Police – Rs. 2,148 million (US$ 53.7 million).
Housing – Rs. 1,566 million (US$ 39.15 million).
Land Records/Registration – Rs. 1.234 million (US$ 30.85 million).
Electricity – Rs. 1,040 million (US$ 26 million).
Hospital – Rs. 870 million (US$ 21.75 million).
Banking – Rs. 831.7 million (US$ 20.8 million).
Public Distribution System – Rs. 458 million (US$ 11.45 million). The Public Distribution System is a social security measure to distribute subsidized food grains and fuel to BPL households through “ration” shops.
Water supply – Rs. 240 million (US$ 6 million).

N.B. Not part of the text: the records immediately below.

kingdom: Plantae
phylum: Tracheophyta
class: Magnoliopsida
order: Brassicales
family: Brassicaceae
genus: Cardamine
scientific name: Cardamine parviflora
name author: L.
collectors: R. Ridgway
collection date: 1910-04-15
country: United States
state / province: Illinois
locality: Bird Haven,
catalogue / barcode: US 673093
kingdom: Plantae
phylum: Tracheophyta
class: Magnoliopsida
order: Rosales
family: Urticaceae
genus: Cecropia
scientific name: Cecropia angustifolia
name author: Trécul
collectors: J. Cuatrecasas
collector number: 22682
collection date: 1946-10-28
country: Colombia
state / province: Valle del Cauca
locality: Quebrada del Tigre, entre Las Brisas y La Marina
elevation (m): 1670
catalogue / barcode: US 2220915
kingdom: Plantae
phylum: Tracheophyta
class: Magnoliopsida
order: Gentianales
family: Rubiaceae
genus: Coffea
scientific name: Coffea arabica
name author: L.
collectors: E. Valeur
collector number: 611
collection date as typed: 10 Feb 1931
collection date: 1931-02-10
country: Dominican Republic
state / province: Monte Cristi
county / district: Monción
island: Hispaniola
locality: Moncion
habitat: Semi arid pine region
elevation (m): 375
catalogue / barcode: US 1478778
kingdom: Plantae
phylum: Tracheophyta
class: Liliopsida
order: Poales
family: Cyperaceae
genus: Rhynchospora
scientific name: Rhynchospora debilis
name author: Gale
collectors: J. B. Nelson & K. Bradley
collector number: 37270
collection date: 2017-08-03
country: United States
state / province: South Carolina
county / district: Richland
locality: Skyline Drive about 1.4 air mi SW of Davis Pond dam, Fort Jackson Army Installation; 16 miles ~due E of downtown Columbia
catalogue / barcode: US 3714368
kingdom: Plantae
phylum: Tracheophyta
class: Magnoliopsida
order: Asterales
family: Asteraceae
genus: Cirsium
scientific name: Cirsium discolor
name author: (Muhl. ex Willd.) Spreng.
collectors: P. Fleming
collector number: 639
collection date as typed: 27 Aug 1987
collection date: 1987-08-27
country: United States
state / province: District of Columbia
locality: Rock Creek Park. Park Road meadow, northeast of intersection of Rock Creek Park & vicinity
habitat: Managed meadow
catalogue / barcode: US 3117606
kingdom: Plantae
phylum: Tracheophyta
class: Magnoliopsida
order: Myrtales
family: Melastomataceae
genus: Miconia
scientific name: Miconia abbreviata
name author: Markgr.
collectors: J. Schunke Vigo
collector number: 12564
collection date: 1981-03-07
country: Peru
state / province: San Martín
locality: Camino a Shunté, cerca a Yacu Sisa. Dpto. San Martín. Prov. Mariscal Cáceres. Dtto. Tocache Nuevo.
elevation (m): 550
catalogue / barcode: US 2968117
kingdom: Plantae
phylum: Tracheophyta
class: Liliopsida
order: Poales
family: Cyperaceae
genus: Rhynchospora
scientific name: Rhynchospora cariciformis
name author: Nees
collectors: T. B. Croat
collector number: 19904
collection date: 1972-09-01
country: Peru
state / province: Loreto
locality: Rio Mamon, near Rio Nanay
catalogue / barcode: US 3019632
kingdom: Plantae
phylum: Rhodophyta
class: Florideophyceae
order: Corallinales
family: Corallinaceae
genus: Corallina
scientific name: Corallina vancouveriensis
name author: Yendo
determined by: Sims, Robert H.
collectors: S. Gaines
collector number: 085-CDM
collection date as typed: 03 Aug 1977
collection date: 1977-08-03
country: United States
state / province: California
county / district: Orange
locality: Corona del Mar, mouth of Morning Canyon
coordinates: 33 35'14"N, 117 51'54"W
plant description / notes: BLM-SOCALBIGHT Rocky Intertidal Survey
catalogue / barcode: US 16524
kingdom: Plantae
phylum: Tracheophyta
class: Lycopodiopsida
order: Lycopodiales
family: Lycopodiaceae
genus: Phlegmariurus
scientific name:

Forest – Rs. 240 million (US$ 6 million). Forest services are primarily used by Scheduled Tribes who live in and around designated National Forests. (When a forest is declared a protected habitat, STs who live in the forest are removed and charged a fee to enter the forest in order to maintain their forest-based livelihood or to gather fuelwood.)
Education (up to Standard XII) – Rs. 120 million (US$ 3 million).
NREGS – Rs. 70 million (US$ 1.75 million). The National Rural Employment Guarantee Scheme guarantees one able-bodied member of a family 100 days of work at the prevailing agricultural rate or, if fixed by the Government, a minimum rate of Rs. 60 per day. BPL households have had to pay bribes to register, get a “job card”, get selected, and get paid!
These numbers do not take into account the travel costs and lost wages of visiting an office more than three times and dealing with the absence or non-availability of staff, lengthy procedures and multiple form-filling.
The TII-CMS study recommends a four-pronged drive to reduce corruption:
- Simplification of procedures.
- Streamlining of information flows with the help of IT tools and e-governance initiatives.
- Reorientation of front-end staff to the sensitivities of dealing with the BPL households.
- Additional civil society activism.
I’m not holding my breath. Besides a couple of headline grabbing, simplistic summaries of this report, I haven’t read any reports of outrage. It’s business as usual.